_Action item_
From the data that follows, print exactly the lines starting at the one containing "optical axis (meters)." and ending at the one containing "435 599 5.17"; include both of them and nothing more.

_Task inputs_
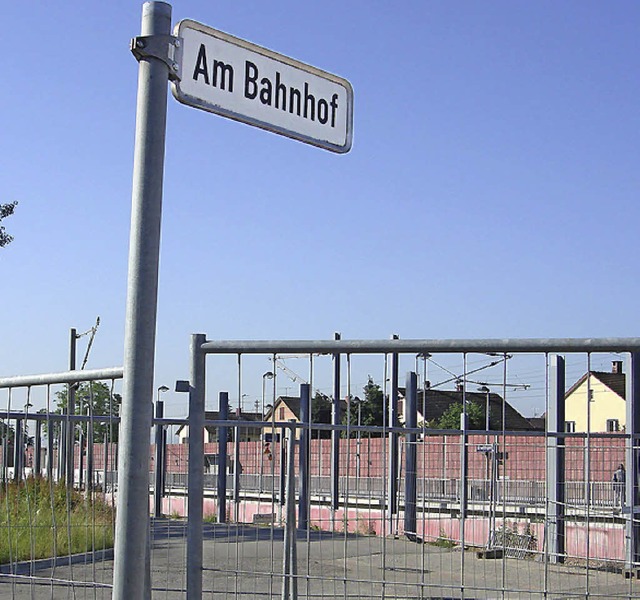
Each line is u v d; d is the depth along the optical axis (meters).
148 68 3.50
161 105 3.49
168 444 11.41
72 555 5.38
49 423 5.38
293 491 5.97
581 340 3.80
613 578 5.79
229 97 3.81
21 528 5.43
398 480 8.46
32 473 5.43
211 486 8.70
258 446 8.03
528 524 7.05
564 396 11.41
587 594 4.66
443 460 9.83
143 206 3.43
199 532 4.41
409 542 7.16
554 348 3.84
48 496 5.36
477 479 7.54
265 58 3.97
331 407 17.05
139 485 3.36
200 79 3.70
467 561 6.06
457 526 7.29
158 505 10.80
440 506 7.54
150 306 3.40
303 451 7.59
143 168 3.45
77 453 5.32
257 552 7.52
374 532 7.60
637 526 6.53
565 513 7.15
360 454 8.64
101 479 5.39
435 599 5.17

...

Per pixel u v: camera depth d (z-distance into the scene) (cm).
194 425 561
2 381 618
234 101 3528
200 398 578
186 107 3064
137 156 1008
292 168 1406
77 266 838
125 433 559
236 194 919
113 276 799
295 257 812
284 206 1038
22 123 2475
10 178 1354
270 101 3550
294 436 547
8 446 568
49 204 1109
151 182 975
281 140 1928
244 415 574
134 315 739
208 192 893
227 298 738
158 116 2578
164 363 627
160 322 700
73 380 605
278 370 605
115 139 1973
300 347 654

--

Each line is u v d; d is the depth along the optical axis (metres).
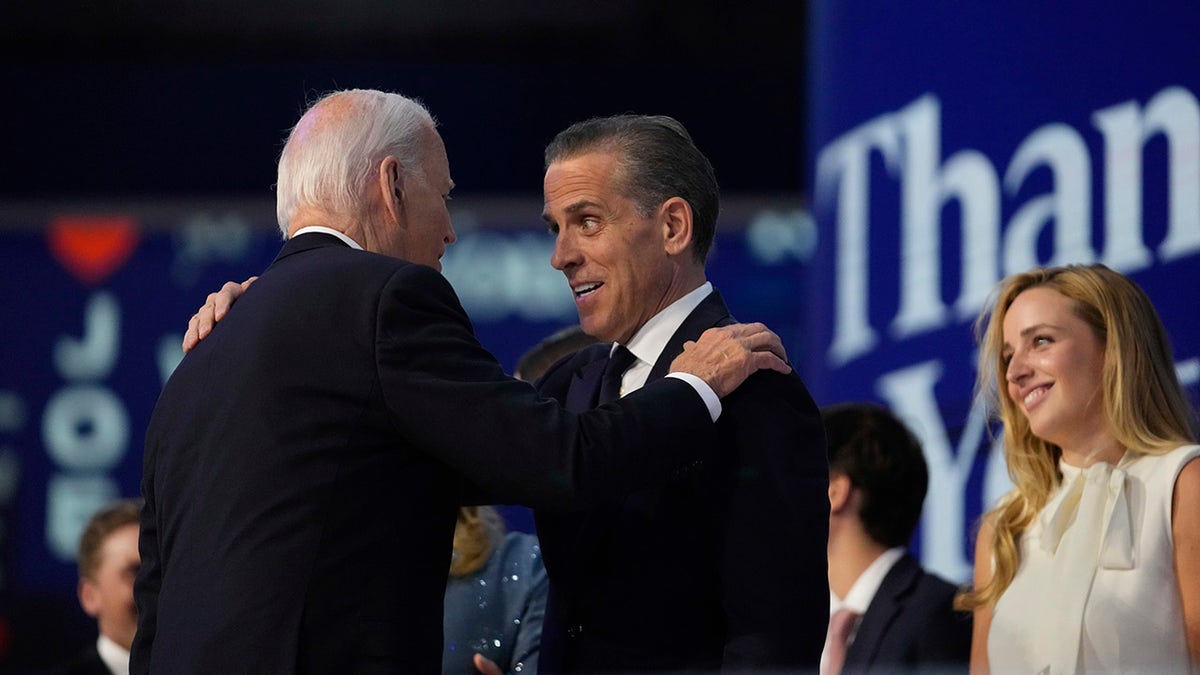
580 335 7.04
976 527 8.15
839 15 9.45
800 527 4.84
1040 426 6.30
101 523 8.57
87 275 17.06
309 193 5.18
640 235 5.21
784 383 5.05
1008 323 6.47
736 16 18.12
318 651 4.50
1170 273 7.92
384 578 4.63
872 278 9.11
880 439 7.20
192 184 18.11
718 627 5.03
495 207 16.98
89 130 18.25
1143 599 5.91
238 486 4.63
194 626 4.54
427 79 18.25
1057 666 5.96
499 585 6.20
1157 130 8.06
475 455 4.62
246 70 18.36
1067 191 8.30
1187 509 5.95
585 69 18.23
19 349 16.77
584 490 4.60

_Completed exercise_
Each line is u v d; d is the depth along the optical axis (meters).
148 68 3.50
161 105 3.49
168 444 11.41
72 555 5.38
49 423 5.38
293 491 5.97
581 340 3.80
613 578 5.79
229 97 3.81
21 528 5.43
398 480 8.46
32 473 5.43
211 486 8.70
258 446 8.03
528 524 7.05
564 396 11.41
587 594 4.66
443 460 9.83
143 206 3.43
199 532 4.41
409 542 7.16
554 348 3.84
48 496 5.36
477 479 7.54
265 58 3.97
331 407 17.05
139 485 3.36
200 79 3.70
467 561 6.06
457 526 7.29
158 505 10.80
440 506 7.54
150 306 3.40
303 451 7.59
143 168 3.45
77 453 5.32
257 552 7.52
374 532 7.60
637 526 6.53
565 513 7.15
360 454 8.64
101 479 5.39
435 599 5.17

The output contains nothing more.